(Image and design file data)
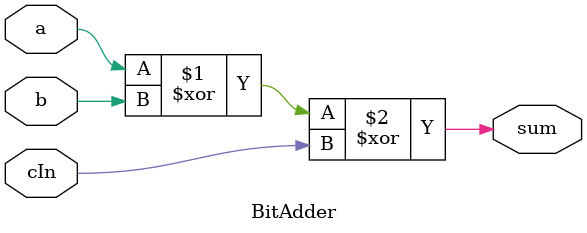
<source format=v>
`timescale 1ns / 1ps

module BitAdder(
    input a,
    input b,
    input cIn,
    output sum
    );
    assign sum=(a^b)^cIn;
endmodule

</source>
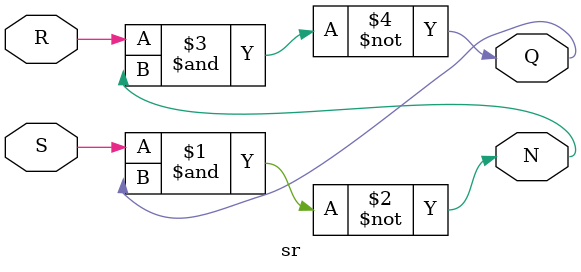
<source format=v>
module sr(
	input S,
	input R,
	output Q,
	output N
);

nand(N, S, Q);
nand(Q, R, N);

endmodule

</source>
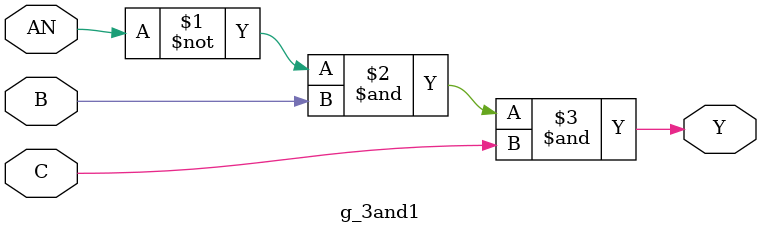
<source format=v>
module g_3and1 (Y, AN, B, C);

   input AN, B, C;
   output Y;

   and (Y, ~AN, B, C);

endmodule // g_3and1

</source>
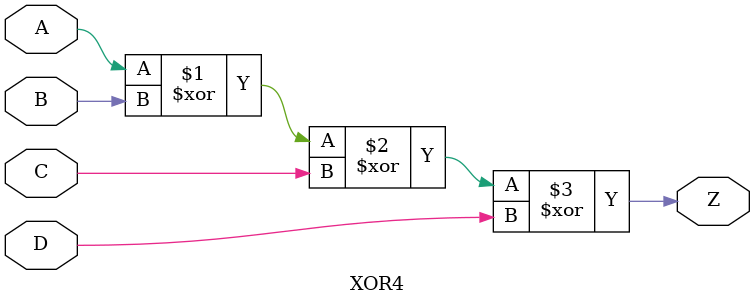
<source format=v>
`resetall
`timescale 1 ns / 1 ps

`celldefine

module XOR4 (A, B, C, D, Z);
  input A, B, C, D;
  output Z;

  xor (Z, A, B, C, D);


endmodule 

`endcelldefine

</source>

YOUR ASSIGNMENT: Transcribe all the data word for word; the images stay out.

PROBLEM SOLUTION:
<source format=v>
`timescale 1ns / 1ps

module BitAdder(
    input a,
    input b,
    input cIn,
    output sum
    );
    assign sum=(a^b)^cIn;
endmodule

</source>
<source format=v>
module sr(
	input S,
	input R,
	output Q,
	output N
);

nand(N, S, Q);
nand(Q, R, N);

endmodule

</source>
<source format=v>
module g_3and1 (Y, AN, B, C);

   input AN, B, C;
   output Y;

   and (Y, ~AN, B, C);

endmodule // g_3and1

</source>
<source format=v>
`resetall
`timescale 1 ns / 1 ps

`celldefine

module XOR4 (A, B, C, D, Z);
  input A, B, C, D;
  output Z;

  xor (Z, A, B, C, D);


endmodule 

`endcelldefine

</source>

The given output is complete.